> Problem statement
Leaving out every picture, please repeat exactly the line that contains "Bastia - Dusseldorf" and each line after it through the final line below.

> Data for the task
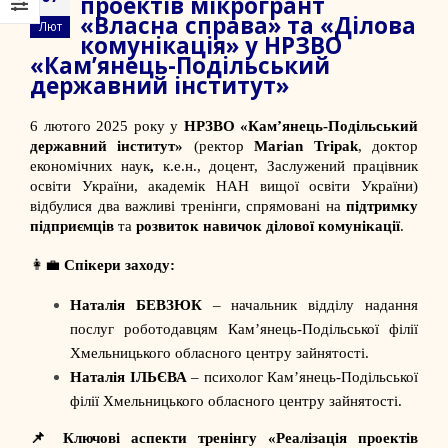
проектів мікрогрант
«Власна справа» та «Ділова
Лют
комунікація» у НРЗВО
«Кам’янець-Подільський
державний інститут»
6 лютого 2025 року у
НРЗВО «Кам’янець-Подільський
державний інститут»
(ректор
Marian Tripak
, доктор
економічних наук
,
к.е.н., доцент, Заслужений працівник
освіти України, академік НАН вищої освіти України)
відбулися два важливі тренінги, спрямовані на
підтримку
підприємців
та
розвиток навичок ділової комунікації
.
👩‍💼
Спікери заходу:
Наталія БЕВЗЮК
– начальник відділу надання
послуг роботодавцям Кам’янець-Подільської філії
Хмельницького обласного центру зайнятості.
Наталія ІЛЬЄВА
– психолог Кам’янець-Подільської
філії Хмельницького обласного центру зайнятості.
📌
Ключові аспекти тренінгу «Реалізація проектів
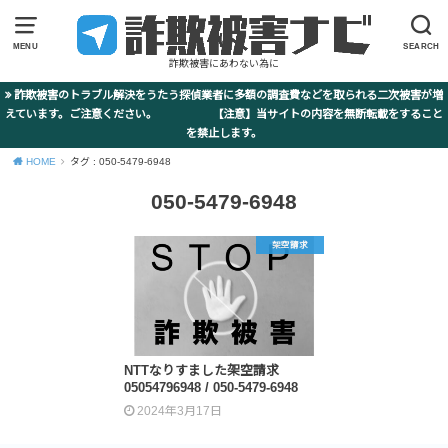
MENU
SEARCH
詐欺被害にあわない為に
詐欺被害のトラブル解決をうたう探偵業者に多額の調査費などを取られる二次被害が増
えています。ご注意ください。 【注意】当サイトの内容を無断転載をすること
を禁止します。
HOME
タグ : 050-5479-6948
050-5479-6948
架空請求
NTTなりすました架空請求
05054796948 / 050-5479-6948
2024年3月17日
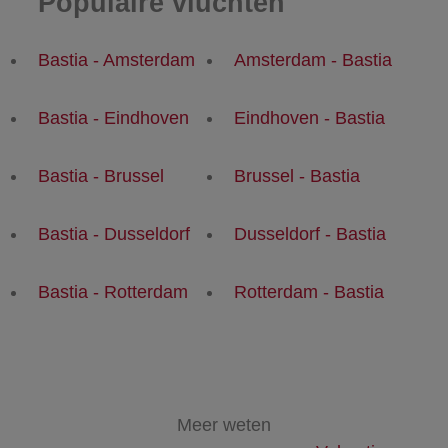
Populaire vluchten
Bastia - Amsterdam
Amsterdam - Bastia
Bastia - Eindhoven
Eindhoven - Bastia
Bastia - Brussel
Brussel - Bastia
Bastia - Dusseldorf
Dusseldorf - Bastia
Bastia - Rotterdam
Rotterdam - Bastia
Meer weten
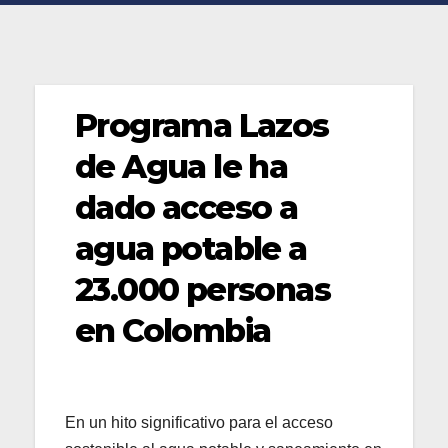
Programa Lazos
de Agua le ha
dado acceso a
agua potable a
23.000 personas
en Colombia
En un hito significativo para el acceso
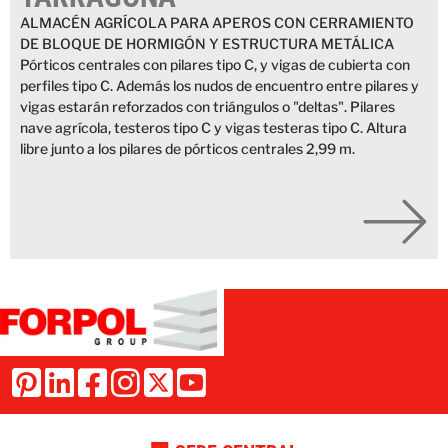
ALMACÉN AGRÍCOLA PARA APEROS CON CERRAMIENTO
DE BLOQUE DE HORMIGÓN Y ESTRUCTURA METÁLICA
Pórticos centrales con pilares tipo C, y vigas de cubierta con
perfiles tipo C. Además los nudos de encuentro entre pilares y
vigas estarán reforzados con triángulos o "deltas". Pilares
nave agrícola, testeros tipo C y vigas testeras tipo C. Altura
libre junto a los pilares de pórticos centrales 2,99 m.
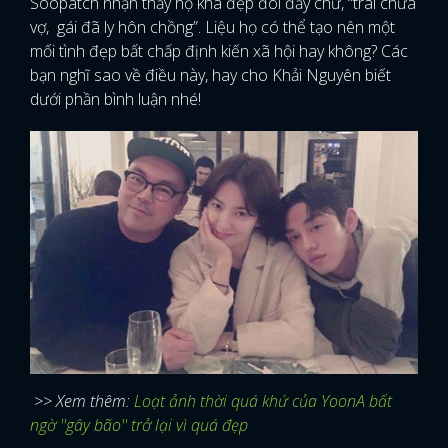
Soopatch nhận thấy họ khá đẹp đôi đấy chứ, “trai chưa
vợ, gái đã ly hôn chồng”. Liệu họ có thể tạo nên một
mối tình đẹp bất chấp định kiến xã hội hay không? Các
bạn nghĩ sao về điều này, hay cho Khải Nguyên biết
dưới phần bình luận nhé!
>> Xem thêm:
Loạt ảnh thời quá khứ của YoonA bất
ngờ ''gây bão'' trở lại vì quá đẹp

> Result
Bastia - Dusseldorf
Dusseldorf - Bastia
Bastia - Rotterdam
Rotterdam - Bastia
Meer weten
Programa Lazos
de Agua le ha
dado acceso a
agua potable a
23.000 personas
en Colombia
En un hito significativo para el acceso
ALMACÉN AGRÍCOLA PARA APEROS CON CERRAMIENTO
DE BLOQUE DE HORMIGÓN Y ESTRUCTURA METÁLICA
Pórticos centrales con pilares tipo C, y vigas de cubierta con
perfiles tipo C. Además los nudos de encuentro entre pilares y
vigas estarán reforzados con triángulos o "deltas". Pilares
nave agrícola, testeros tipo C y vigas testeras tipo C. Altura
libre junto a los pilares de pórticos centrales 2,99 m.
Soopatch nhận thấy họ khá đẹp đôi đấy chứ, “trai chưa
vợ, gái đã ly hôn chồng”. Liệu họ có thể tạo nên một
mối tình đẹp bất chấp định kiến xã hội hay không? Các
bạn nghĩ sao về điều này, hay cho Khải Nguyên biết
dưới phần bình luận nhé!
>> Xem thêm:
Loạt ảnh thời quá khứ của YoonA bất
ngờ ''gây bão'' trở lại vì quá đẹp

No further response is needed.